### PROVIDED ENTRIES
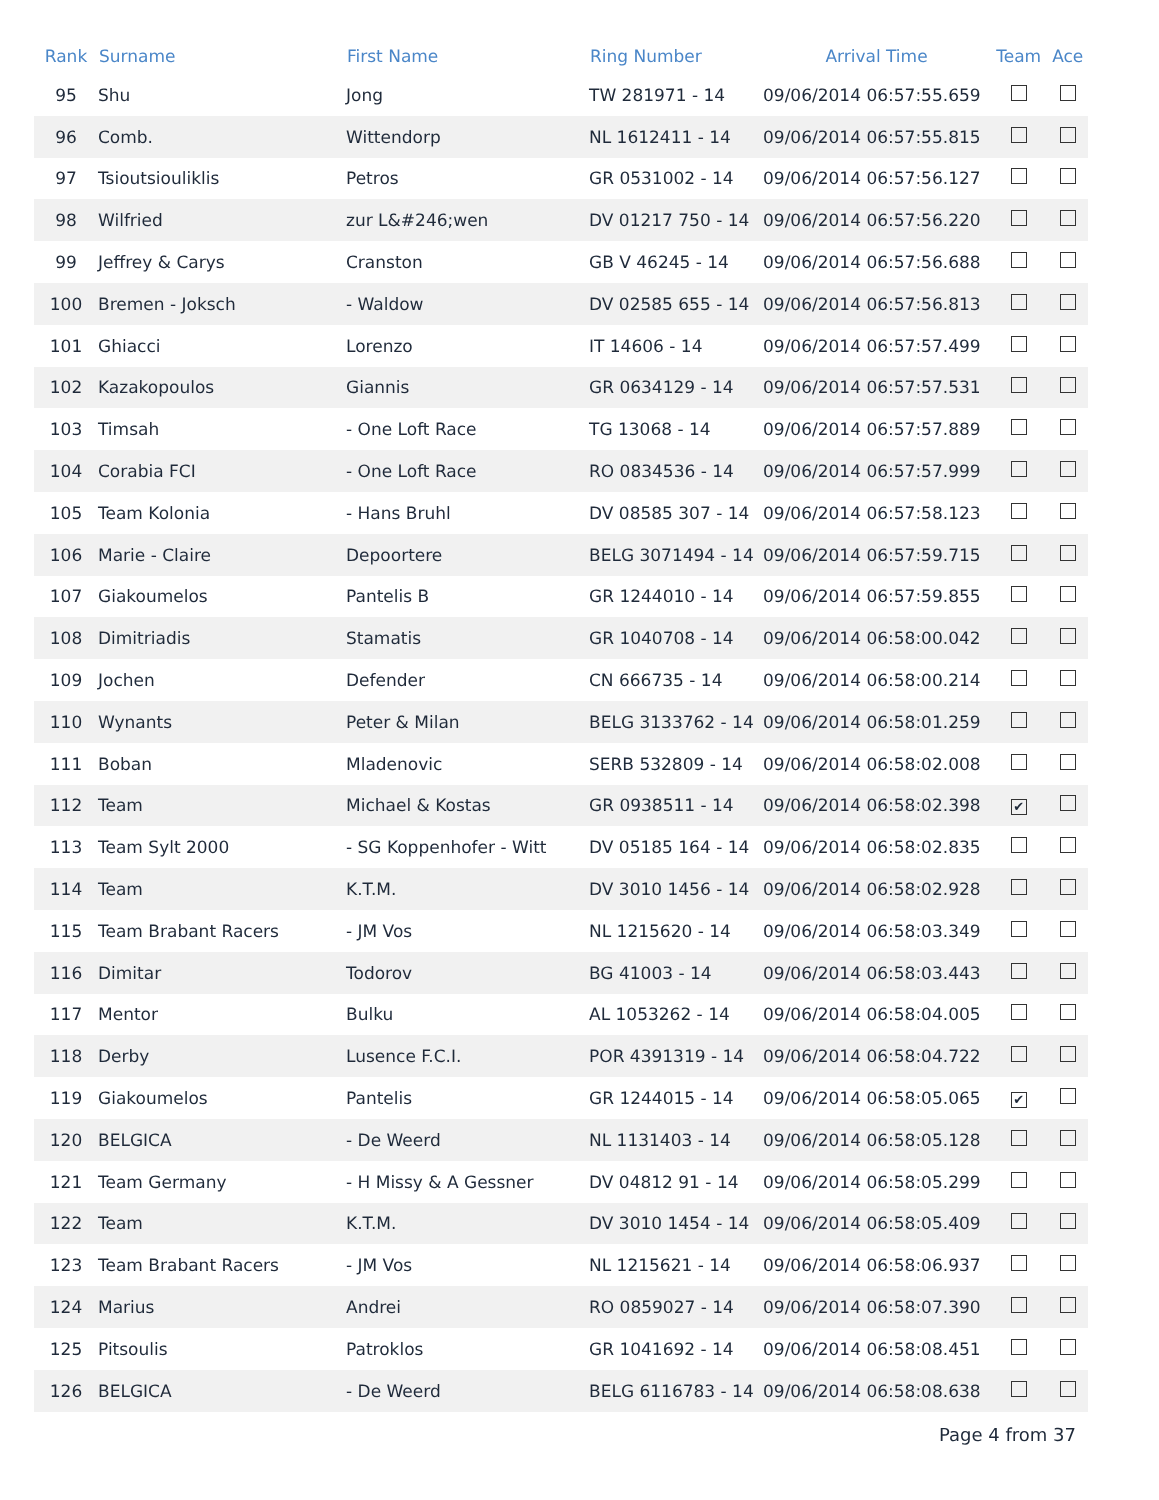| Rank | Surname | First Name | Ring Number | Arrival Time | Team | Ace |
| --- | --- | --- | --- | --- | --- | --- |
| 95 | Shu | Jong | TW 281971 - 14 | 09/06/2014 06:57:55.659 | | |
| 96 | Comb. | Wittendorp | NL 1612411 - 14 | 09/06/2014 06:57:55.815 | | |
| 97 | Tsioutsiouliklis | Petros | GR 0531002 - 14 | 09/06/2014 06:57:56.127 | | |
| 98 | Wilfried | zur L&#246;wen | DV 01217 750 - 14 | 09/06/2014 06:57:56.220 | | |
| 99 | Jeffrey & Carys | Cranston | GB V 46245 - 14 | 09/06/2014 06:57:56.688 | | |
| 100 | Bremen - Joksch | - Waldow | DV 02585 655 - 14 | 09/06/2014 06:57:56.813 | | |
| 101 | Ghiacci | Lorenzo | IT 14606 - 14 | 09/06/2014 06:57:57.499 | | |
| 102 | Kazakopoulos | Giannis | GR 0634129 - 14 | 09/06/2014 06:57:57.531 | | |
| 103 | Timsah | - One Loft Race | TG 13068 - 14 | 09/06/2014 06:57:57.889 | | |
| 104 | Corabia FCI | - One Loft Race | RO 0834536 - 14 | 09/06/2014 06:57:57.999 | | |
| 105 | Team Kolonia | - Hans Bruhl | DV 08585 307 - 14 | 09/06/2014 06:57:58.123 | | |
| 106 | Marie - Claire | Depoortere | BELG 3071494 - 14 | 09/06/2014 06:57:59.715 | | |
| 107 | Giakoumelos | Pantelis B | GR 1244010 - 14 | 09/06/2014 06:57:59.855 | | |
| 108 | Dimitriadis | Stamatis | GR 1040708 - 14 | 09/06/2014 06:58:00.042 | | |
| 109 | Jochen | Defender | CN 666735 - 14 | 09/06/2014 06:58:00.214 | | |
| 110 | Wynants | Peter & Milan | BELG 3133762 - 14 | 09/06/2014 06:58:01.259 | | |
| 111 | Boban | Mladenovic | SERB 532809 - 14 | 09/06/2014 06:58:02.008 | | |
| 112 | Team | Michael & Kostas | GR 0938511 - 14 | 09/06/2014 06:58:02.398 | ✔ | |
| 113 | Team Sylt 2000 | - SG Koppenhofer - Witt | DV 05185 164 - 14 | 09/06/2014 06:58:02.835 | | |
| 114 | Team | K.T.M. | DV 3010 1456 - 14 | 09/06/2014 06:58:02.928 | | |
| 115 | Team Brabant Racers | - JM Vos | NL 1215620 - 14 | 09/06/2014 06:58:03.349 | | |
| 116 | Dimitar | Todorov | BG 41003 - 14 | 09/06/2014 06:58:03.443 | | |
| 117 | Mentor | Bulku | AL 1053262 - 14 | 09/06/2014 06:58:04.005 | | |
| 118 | Derby | Lusence F.C.I. | POR 4391319 - 14 | 09/06/2014 06:58:04.722 | | |
| 119 | Giakoumelos | Pantelis | GR 1244015 - 14 | 09/06/2014 06:58:05.065 | ✔ | |
| 120 | BELGICA | - De Weerd | NL 1131403 - 14 | 09/06/2014 06:58:05.128 | | |
| 121 | Team Germany | - H Missy & A Gessner | DV 04812 91 - 14 | 09/06/2014 06:58:05.299 | | |
| 122 | Team | K.T.M. | DV 3010 1454 - 14 | 09/06/2014 06:58:05.409 | | |
| 123 | Team Brabant Racers | - JM Vos | NL 1215621 - 14 | 09/06/2014 06:58:06.937 | | |
| 124 | Marius | Andrei | RO 0859027 - 14 | 09/06/2014 06:58:07.390 | | |
| 125 | Pitsoulis | Patroklos | GR 1041692 - 14 | 09/06/2014 06:58:08.451 | | |
| 126 | BELGICA | - De Weerd | BELG 6116783 - 14 | 09/06/2014 06:58:08.638 | | |
Page 4 from 37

### WORK ORDER
In the listing above, find the line with "06:57:59.715 | | |" and the line with "06:58:02.008 | | |", then print exactly those lines and every line between them.

### TASK ANSWER
| 106 | Marie - Claire | Depoortere | BELG 3071494 - 14 | 09/06/2014 06:57:59.715 | | |
| 107 | Giakoumelos | Pantelis B | GR 1244010 - 14 | 09/06/2014 06:57:59.855 | | |
| 108 | Dimitriadis | Stamatis | GR 1040708 - 14 | 09/06/2014 06:58:00.042 | | |
| 109 | Jochen | Defender | CN 666735 - 14 | 09/06/2014 06:58:00.214 | | |
| 110 | Wynants | Peter & Milan | BELG 3133762 - 14 | 09/06/2014 06:58:01.259 | | |
| 111 | Boban | Mladenovic | SERB 532809 - 14 | 09/06/2014 06:58:02.008 | | |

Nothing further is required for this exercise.